Getting to the "Bottom" of Diaper Rash

Published: February 08, 2024
Ashleigh Neese
By Ashleigh Neese, PharmD Candidate
Melody Berg
By Melody Berg, PharmD, MPH, BCPS

Diaper rash is a common skin condition that can happen to anyone who wears diapers. The skin on the bottom may look red, inflamed, or even scaly along with the person being fussy, crying, or showing discomfort that worsens when having their diaper changed.

What causes diaper rash?
Diaper rash can happen when a moist environment has been created by diapers getting too wet, not being changed soon enough, or when skin is extra sensitive. Some things that may increase the risk of diaper rash include:

  • Leaving soiled diapers on for too long
  • Having diarrhea
  • Rubbing from too tight of clothing or diapers
  • Diet changes that affect the content of stools and may cause skin to react
  • Use of antibiotics

How can you treat diaper rash at home?
Using “ABCDE”:
Air  -  Leave the diaper off for a while to keep the skin dry
Barrier  -  Use skin protectants to keep the diapering area from being irritated
Cleansing  -  Cleaning the bottom during diaper changes with a wipe or rinsing the bottom with warm water before drying.
Diaper  -  Choosing the right diaper. Disposable diapers may already have a skin protectant in them and can be changed frequently which may prevent diaper rash.
Education  -  Changing the diaper as soon as possible when it is soiled or at least six times per day.

Skin Protectants:
Good skin protectants typically include ingredients such as Zinc oxide, petrolatum, lanolin, or simethicone. Look for the following brands: Desitin, A + D, Balmex, and Aquaphor Baby Diaper Rash Cream.

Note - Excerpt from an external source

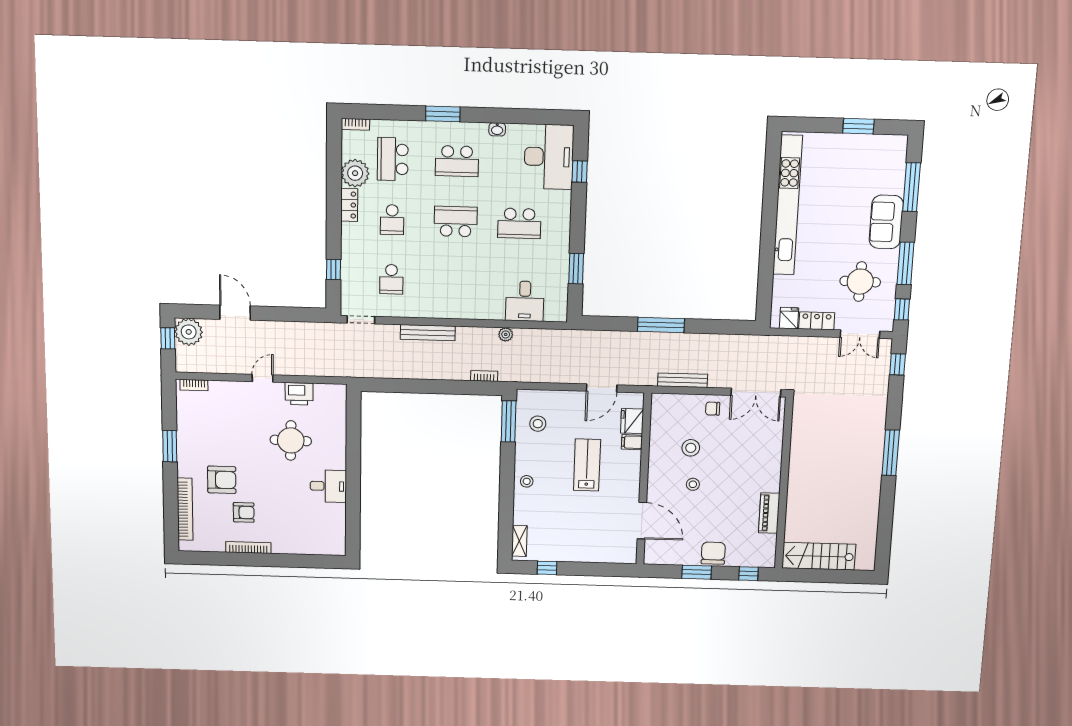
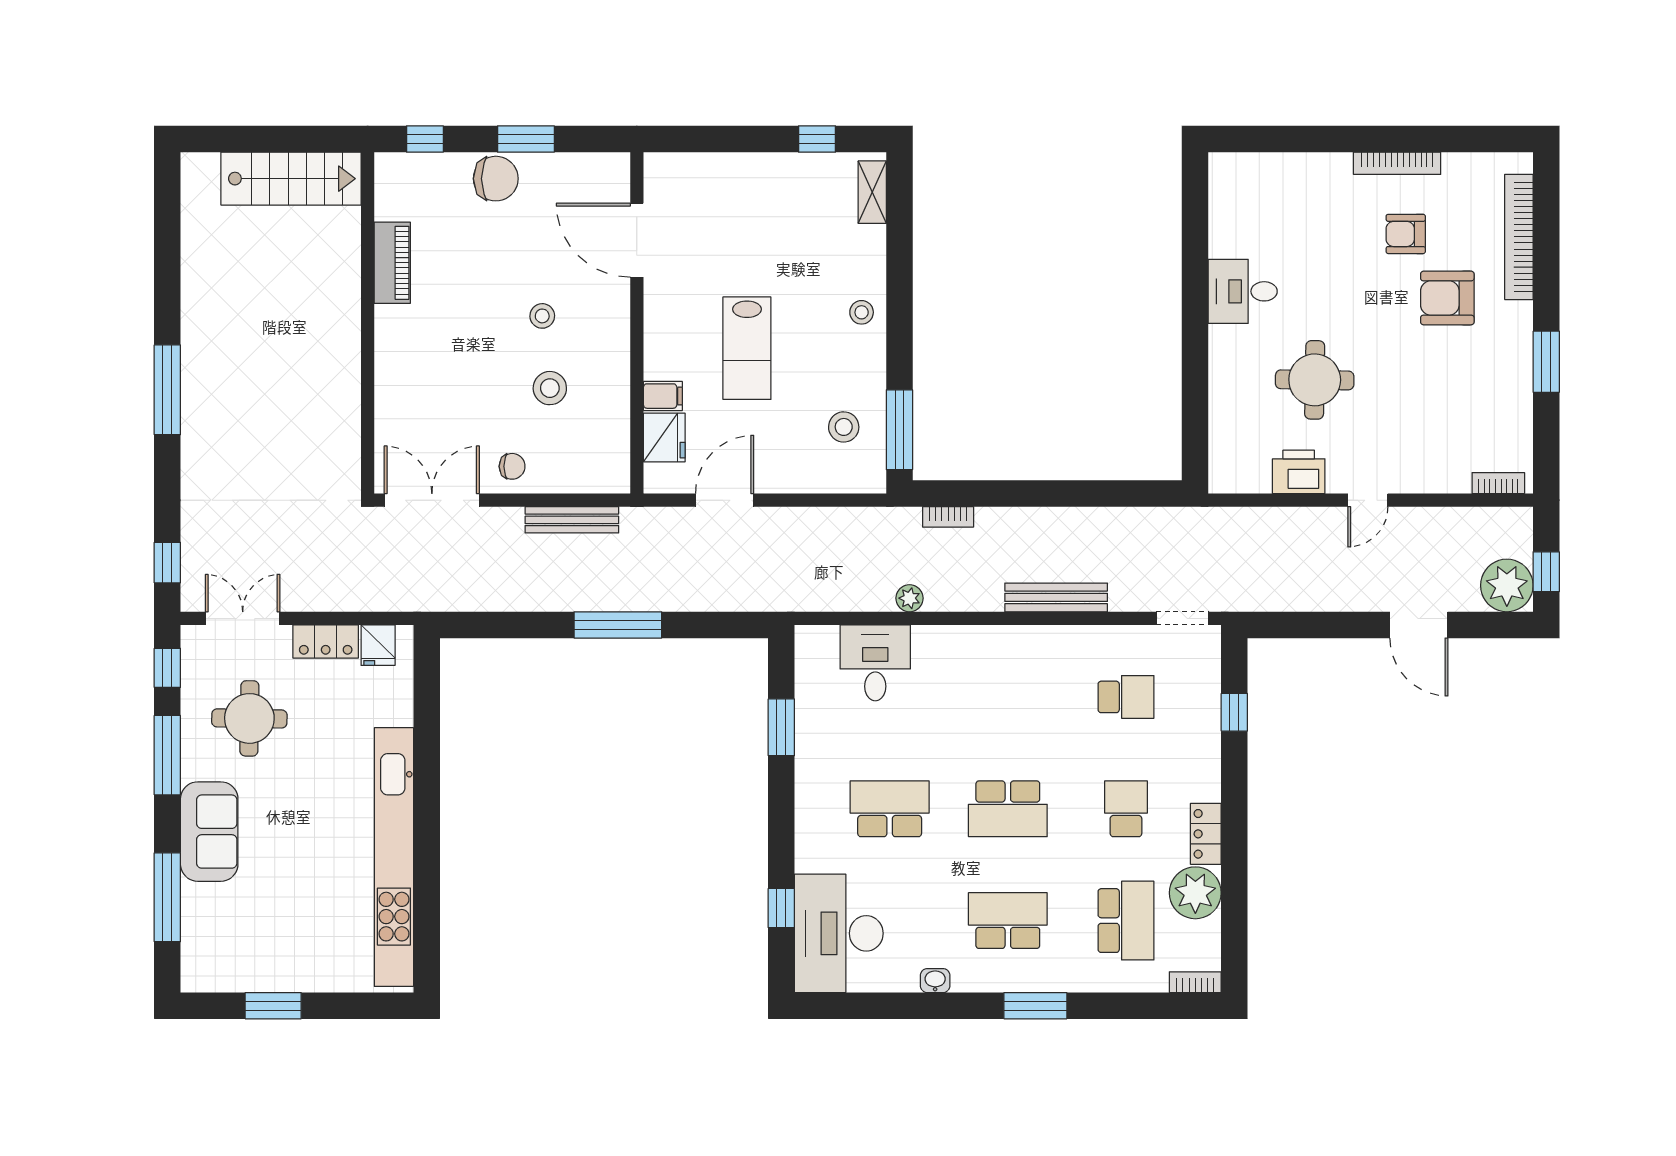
school desk: (391, 279) -> (1126, 697), turned 90
chair: (713, 553) -> (496, 179), turned -90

Some foods can make diaper rash worse by making the stool more acidic. It may be helpful to avoid some of these during a diaper rash flare-up:

  • Citrus fruits and juices
  • Tomatoes or spaghetti sauce
  • Strawberries
  • Grapes/Raisins

Following The “BRAT” Diet can help add bulk to the stool and is easy to digest:

  • Bananas
  • Rice
  • Apple sauce
  • Toast

How can you prevent diaper rash?
Continue to follow ABCDE after the diaper rash clears up and consistently use skin protectants.

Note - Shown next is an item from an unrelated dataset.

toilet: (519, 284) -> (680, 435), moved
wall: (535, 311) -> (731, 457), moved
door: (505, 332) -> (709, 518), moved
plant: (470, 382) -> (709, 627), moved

What products should you avoid?
Products with talc, cornstarch, or other fine powders should be avoided, as they can be inhaled, or breathed in, and irritate the lungs.

When should you consult a doctor?
While diaper rash can sometimes be treated at home, a doctor should be seen instead if any of these happen:

  • No improvement within 7 days
  • Rash spreads outside of the diapering area
  • Oozing, blood, or pus coming from the rash or in the bottom area
  • Broken or peeling skin
  • Frequent diaper rash

Diaper rash is a common skin rash that causes discomfort, and when left untreated, can become a bigger problem. Fortunately, it is both preventable and treatable by ensuring that the diaper-wearer is frequently having their diaper changed, ensuring appropriate care and cleaning of the bottom is performed, and the diapering area is protected.